* [Exercise requirements]:
Your output must consist solely of the lines from the one containing "right eye: (1164, 262)" through the end of the records, reproduced exactly.
——————
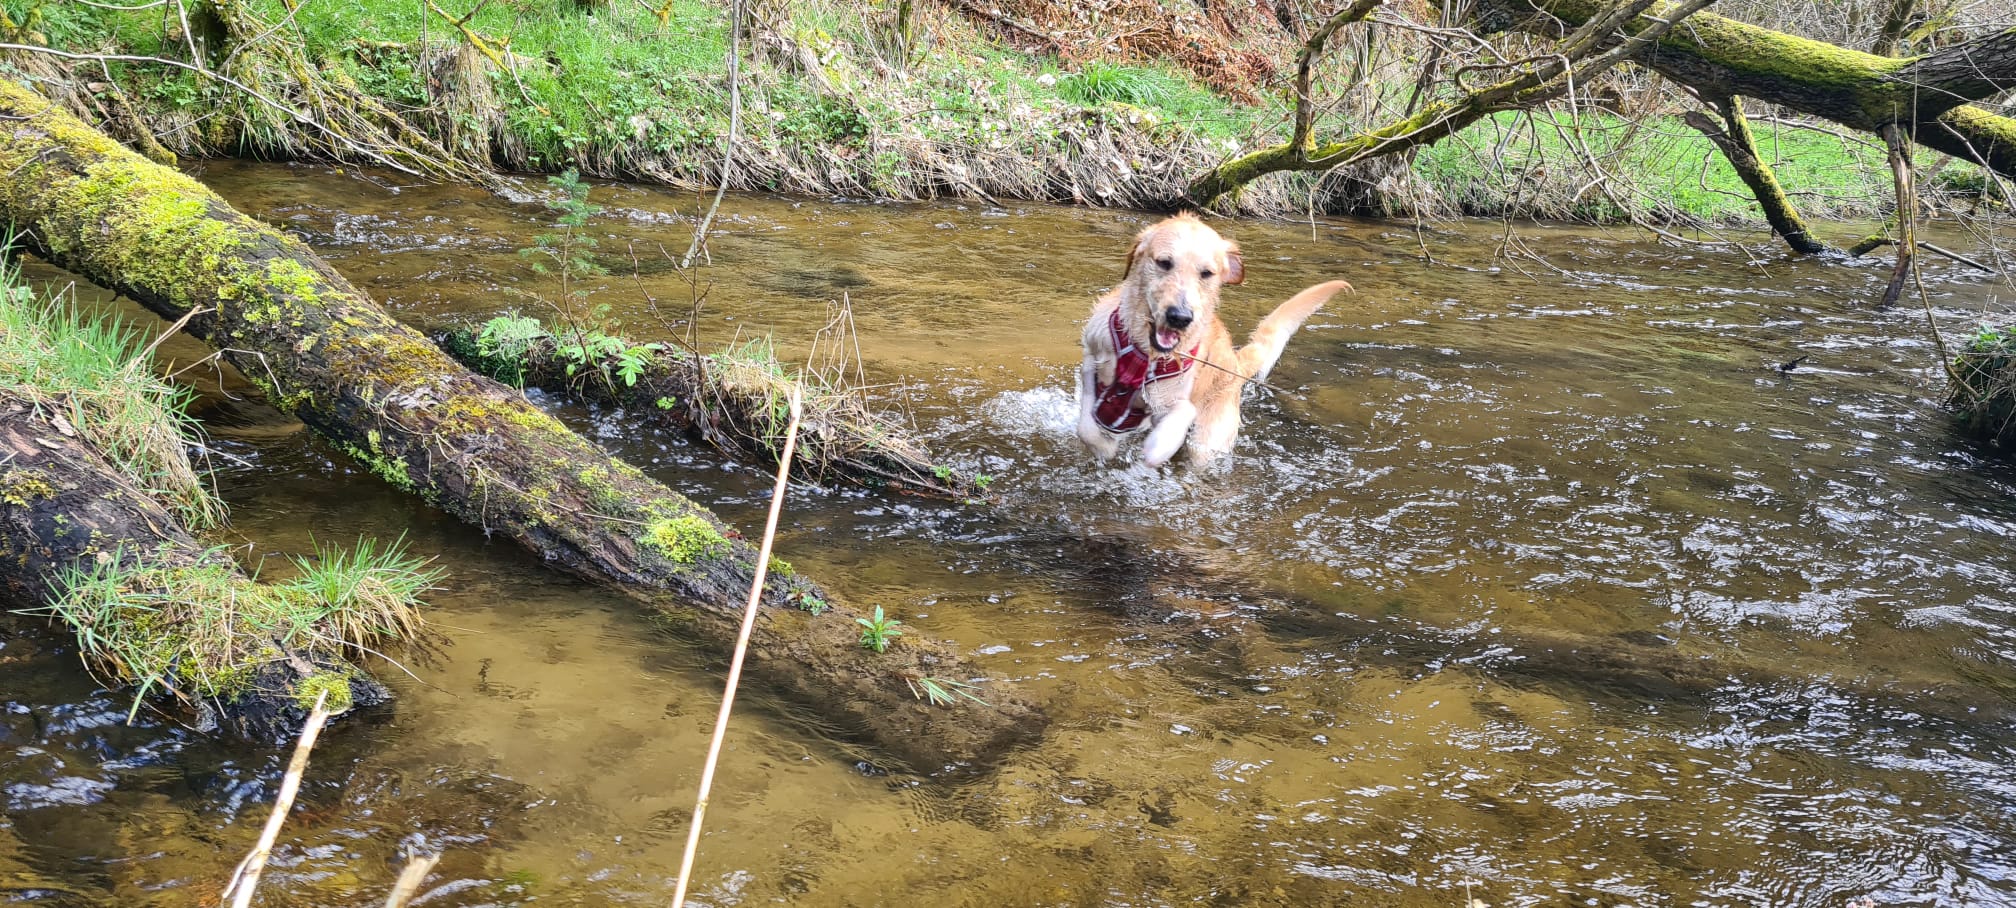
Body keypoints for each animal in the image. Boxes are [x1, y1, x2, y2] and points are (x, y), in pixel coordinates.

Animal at [1080, 214, 1346, 468]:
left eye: (1206, 273)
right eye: (1164, 262)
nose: (1180, 317)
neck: (1144, 354)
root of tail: (1235, 365)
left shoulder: (1172, 400)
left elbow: (1180, 414)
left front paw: (1157, 447)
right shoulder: (1091, 360)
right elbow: (1086, 425)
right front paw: (1104, 446)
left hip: (1208, 441)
——————
* [Problem solution]:
right eye: (1164, 262)
nose: (1180, 317)
neck: (1144, 354)
root of tail: (1235, 365)
left shoulder: (1172, 400)
left elbow: (1180, 414)
left front paw: (1157, 447)
right shoulder: (1091, 360)
right elbow: (1086, 425)
right front paw: (1104, 446)
left hip: (1208, 441)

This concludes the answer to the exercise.